All that needs to happen to regularise it is to add a term at the end:

\[
J(\theta) = -[\frac{1}{m}\sum^m_{i = 1}
y^{(i)}log(h_\theta(x^{(i)}) + (1-y^{(i)}))log(1-h_\theta(x^{(i)}))] + \frac{\lambda}{2m}\sum^n_{j = 1}\theta^2_j
\]

To implement this using gradient descent looks superficially the same as the linear regression version. Assuming we treat $\theta_0$ separately, it just comes down to iterating over this:
\[
\theta_j \mathrel{\mathop:}=
\theta_j - \alpha [\frac{1}{m}
\sum_{i=1}^{m}
(h_\theta(x^{(i)}) - y^{(i)})x_j^{(i)} - \frac{\lambda}{m}\theta_j]
\]

\section{Using more advanced optimisation techniques}
There's a most enlightening slide in the scratchpad.
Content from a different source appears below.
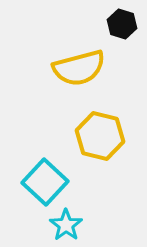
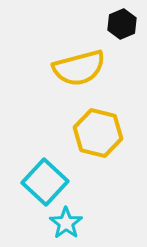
black hexagon: rotated 20 degrees clockwise
yellow hexagon: moved 2 px left, 3 px up
cyan star: moved 2 px up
Remember that to implement the advanced optimisations we need to provide a cost function that returns $J(_theta)$, to which we'll now have to add the regularisation term, as well as all partial derivatives ($\frac{\partial}{\partial\theta_n}J(\theta)$ for all values of $n$). Lastly, remember that we treat $\theta_0$ differently (we don't regularise it) and that Octave is 1-indexed as opposed to $\theta$, which we've 0-indexed.